Items from a data source:
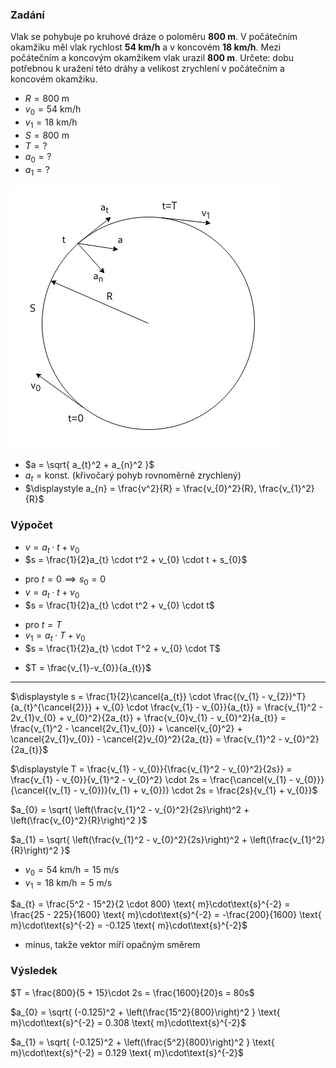 ### Zadání

Vlak se pohybuje po kruhové dráze o poloměru **800 m**. V počátečním okamžiku měl vlak rychlost **54 km/h** a v koncovém **18 km/h**. Mezi počátečním a koncovým okamžikem vlak urazil **800 m**. Určete: dobu potřebnou k uražení této dráhy a velikost zrychlení v počátečním a koncovém okamžiku.

- $R = 800 \text{ m}$
- $v_{0} = 54 \text{ km/h}$
- $v_{1} = 18 \text{ km/h}$
- $S = 800 \text{ m}$
- $T = ?$
- $a_{0} = ?$
- $a_{1} = ?$

![](_assets/priklad1.jpg)


- $a = \sqrt{ a_{t}^2 + a_{n}^2 }$
- $a_{t} = \text{konst.}$ (křivočarý pohyb rovnoměrně zrychlený)
- $\displaystyle a_{n} = \frac{v^2}{R} = \frac{v_{0}^2}{R}, \frac{v_{1}^2}{R}$

### Výpočet

- $v = a_{t} \cdot t + v_{0}$
- $s = \frac{1}{2}a_{t} \cdot t^2 + v_{0} \cdot t + s_{0}$
+ pro $t = 0 \implies s_{0} = 0$
+ $v = a_{t} \cdot t + v_{0}$
+ $s = \frac{1}{2}a_{t} \cdot t^2 + v_{0} \cdot t$
- pro $t = T$
- $v_{1} = a_{t} \cdot T + v_{0}$
- $s = \frac{1}{2}a_{t} \cdot T^2 + v_{0} \cdot T$
+ $T = \frac{v_{1}-v_{0}}{a_{t}}$

---

$\displaystyle s = \frac{1}{2}\cancel{a_{t}} \cdot \frac{(v_{1} - v_{2})^T}{a_{t}^{\cancel{2}}} + v_{0} \cdot \frac{v_{1} - v_{0}}{a_{t}} = \frac{v_{1}^2 - 2v_{1}v_{0} + v_{0}^2}{2a_{t}} + \frac{v_{0}v_{1} - v_{0}^2}{a_{t}} = \frac{v_{1}^2 - \cancel{2v_{1}v_{0}} + \cancel{v_{0}^2} + \cancel{2v_{1}v_{0}} - \cancel{2}v_{0}^2}{2a_{t}} = \frac{v_{1}^2 - v_{0}^2}{2a_{t}}$

$\displaystyle T = \frac{v_{1} - v_{0}}{\frac{v_{1}^2 - v_{0}^2}{2s}} = \frac{v_{1} - v_{0}}{v_{1}^2 - v_{0}^2} \cdot 2s = \frac{\cancel{v_{1} - v_{0}}}{\cancel{(v_{1} - v_{0})}(v_{1} + v_{0})} \cdot 2s = \frac{2s}{v_{1} + v_{0}}$

$a_{0} = \sqrt{ \left(\frac{v_{1}^2 - v_{0}^2}{2s}\right)^2 + \left(\frac{v_{0}^2}{R}\right)^2 }$

$a_{1} = \sqrt{ \left(\frac{v_{1}^2 - v_{0}^2}{2s}\right)^2 + \left(\frac{v_{1}^2}{R}\right)^2 }$

- $v_{0} = 54 \text{ km/h} = 15 \text{ m/s}$
- $v_{1} = 18 \text{ km/h} = 5 \text{ m/s}$

$a_{t} = \frac{5^2 - 15^2}{2 \cdot 800} \text{ m}\cdot\text{s}^{-2} = \frac{25 - 225}{1600} \text{ m}\cdot\text{s}^{-2} = -\frac{200}{1600} \text{ m}\cdot\text{s}^{-2} = -0.125 \text{ m}\cdot\text{s}^{-2}$
- mínus, takže vektor míří opačným směrem

### Výsledek

$T = \frac{800}{5 + 15}\cdot 2s = \frac{1600}{20}s = 80s$

$a_{0} = \sqrt{ (-0.125)^2 + \left(\frac{15^2}{800}\right)^2 } \text{ m}\cdot\text{s}^{-2} = 0.308 \text{ m}\cdot\text{s}^{-2}$

$a_{1} = \sqrt{ (-0.125)^2 + \left(\frac{5^2}{800}\right)^2 } \text{ m}\cdot\text{s}^{-2} = 0.129 \text{ m}\cdot\text{s}^{-2}$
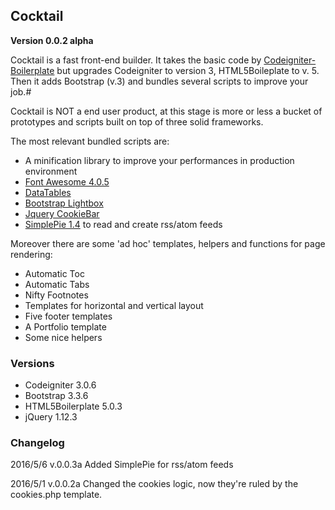 ## Cocktail

<b>Version 0.0.2 alpha</b>
 
Cocktail is a fast front-end builder. It takes the basic code by [Codeigniter-Boilerplate](http://ariok.github.io/codeigniter-boilerplate/) but upgrades Codeigniter to version 3, HTML5Boileplate to v. 5. Then it adds Bootstrap (v.3) and bundles several scripts to improve your job.#

Cocktail is NOT a end user product, at this stage is more or less a bucket of prototypes and scripts built on top of three solid frameworks.

The most relevant bundled scripts are:

*	A minification library to improve your performances in production environment
*   [Font Awesome 4.0.5](https://fortawesome.github.io/Font-Awesome/)
*   [DataTables](https://datatables.net/)
*   [Bootstrap Lightbox](http://ashleydw.github.io/lightbox/)
*   [Jquery CookieBar](http://www.primebox.co.uk/projects/jquery-cookiebar/)
*	<a href="http://simplepie.org/">SimplePie 1.4</a> to read and create rss/atom feeds

Moreover there are some 'ad hoc' templates, helpers and functions for page rendering:

*   Automatic Toc
*	Automatic Tabs
*	Nifty Footnotes
*	Templates for horizontal and vertical layout
*	Five footer templates
*   A Portfolio template
*   Some nice helpers

### Versions
* Codeigniter 3.0.6
* Bootstrap 3.3.6
* HTML5Boilerplate 5.0.3
* jQuery 1.12.3

### Changelog
2016/5/6 v.0.0.3a
Added SimplePie for rss/atom feeds

2016/5/1 v.0.0.2a
Changed the cookies logic, now they're ruled by the cookies.php template.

▸ **Task details**
All of the records need to be restated word for word, but not the pictures.

▸ **Exercise result**
 ### Zadání

Vlak se pohybuje po kruhové dráze o poloměru **800 m**. V počátečním okamžiku měl vlak rychlost **54 km/h** a v koncovém **18 km/h**. Mezi počátečním a koncovým okamžikem vlak urazil **800 m**. Určete: dobu potřebnou k uražení této dráhy a velikost zrychlení v počátečním a koncovém okamžiku.

- $R = 800 \text{ m}$
- $v_{0} = 54 \text{ km/h}$
- $v_{1} = 18 \text{ km/h}$
- $S = 800 \text{ m}$
- $T = ?$
- $a_{0} = ?$
- $a_{1} = ?$

![](_assets/priklad1.jpg)


- $a = \sqrt{ a_{t}^2 + a_{n}^2 }$
- $a_{t} = \text{konst.}$ (křivočarý pohyb rovnoměrně zrychlený)
- $\displaystyle a_{n} = \frac{v^2}{R} = \frac{v_{0}^2}{R}, \frac{v_{1}^2}{R}$

### Výpočet

- $v = a_{t} \cdot t + v_{0}$
- $s = \frac{1}{2}a_{t} \cdot t^2 + v_{0} \cdot t + s_{0}$
+ pro $t = 0 \implies s_{0} = 0$
+ $v = a_{t} \cdot t + v_{0}$
+ $s = \frac{1}{2}a_{t} \cdot t^2 + v_{0} \cdot t$
- pro $t = T$
- $v_{1} = a_{t} \cdot T + v_{0}$
- $s = \frac{1}{2}a_{t} \cdot T^2 + v_{0} \cdot T$
+ $T = \frac{v_{1}-v_{0}}{a_{t}}$

---

$\displaystyle s = \frac{1}{2}\cancel{a_{t}} \cdot \frac{(v_{1} - v_{2})^T}{a_{t}^{\cancel{2}}} + v_{0} \cdot \frac{v_{1} - v_{0}}{a_{t}} = \frac{v_{1}^2 - 2v_{1}v_{0} + v_{0}^2}{2a_{t}} + \frac{v_{0}v_{1} - v_{0}^2}{a_{t}} = \frac{v_{1}^2 - \cancel{2v_{1}v_{0}} + \cancel{v_{0}^2} + \cancel{2v_{1}v_{0}} - \cancel{2}v_{0}^2}{2a_{t}} = \frac{v_{1}^2 - v_{0}^2}{2a_{t}}$

$\displaystyle T = \frac{v_{1} - v_{0}}{\frac{v_{1}^2 - v_{0}^2}{2s}} = \frac{v_{1} - v_{0}}{v_{1}^2 - v_{0}^2} \cdot 2s = \frac{\cancel{v_{1} - v_{0}}}{\cancel{(v_{1} - v_{0})}(v_{1} + v_{0})} \cdot 2s = \frac{2s}{v_{1} + v_{0}}$

$a_{0} = \sqrt{ \left(\frac{v_{1}^2 - v_{0}^2}{2s}\right)^2 + \left(\frac{v_{0}^2}{R}\right)^2 }$

$a_{1} = \sqrt{ \left(\frac{v_{1}^2 - v_{0}^2}{2s}\right)^2 + \left(\frac{v_{1}^2}{R}\right)^2 }$

- $v_{0} = 54 \text{ km/h} = 15 \text{ m/s}$
- $v_{1} = 18 \text{ km/h} = 5 \text{ m/s}$

$a_{t} = \frac{5^2 - 15^2}{2 \cdot 800} \text{ m}\cdot\text{s}^{-2} = \frac{25 - 225}{1600} \text{ m}\cdot\text{s}^{-2} = -\frac{200}{1600} \text{ m}\cdot\text{s}^{-2} = -0.125 \text{ m}\cdot\text{s}^{-2}$
- mínus, takže vektor míří opačným směrem

### Výsledek

$T = \frac{800}{5 + 15}\cdot 2s = \frac{1600}{20}s = 80s$

$a_{0} = \sqrt{ (-0.125)^2 + \left(\frac{15^2}{800}\right)^2 } \text{ m}\cdot\text{s}^{-2} = 0.308 \text{ m}\cdot\text{s}^{-2}$

$a_{1} = \sqrt{ (-0.125)^2 + \left(\frac{5^2}{800}\right)^2 } \text{ m}\cdot\text{s}^{-2} = 0.129 \text{ m}\cdot\text{s}^{-2}$
 ## Cocktail

<b>Version 0.0.2 alpha</b>
 
Cocktail is a fast front-end builder. It takes the basic code by [Codeigniter-Boilerplate](http://ariok.github.io/codeigniter-boilerplate/) but upgrades Codeigniter to version 3, HTML5Boileplate to v. 5. Then it adds Bootstrap (v.3) and bundles several scripts to improve your job.#

Cocktail is NOT a end user product, at this stage is more or less a bucket of prototypes and scripts built on top of three solid frameworks.

The most relevant bundled scripts are:

*	A minification library to improve your performances in production environment
*   [Font Awesome 4.0.5](https://fortawesome.github.io/Font-Awesome/)
*   [DataTables](https://datatables.net/)
*   [Bootstrap Lightbox](http://ashleydw.github.io/lightbox/)
*   [Jquery CookieBar](http://www.primebox.co.uk/projects/jquery-cookiebar/)
*	<a href="http://simplepie.org/">SimplePie 1.4</a> to read and create rss/atom feeds

Moreover there are some 'ad hoc' templates, helpers and functions for page rendering:

*   Automatic Toc
*	Automatic Tabs
*	Nifty Footnotes
*	Templates for horizontal and vertical layout
*	Five footer templates
*   A Portfolio template
*   Some nice helpers

### Versions
* Codeigniter 3.0.6
* Bootstrap 3.3.6
* HTML5Boilerplate 5.0.3
* jQuery 1.12.3

### Changelog
2016/5/6 v.0.0.3a
Added SimplePie for rss/atom feeds

2016/5/1 v.0.0.2a
Changed the cookies logic, now they're ruled by the cookies.php template.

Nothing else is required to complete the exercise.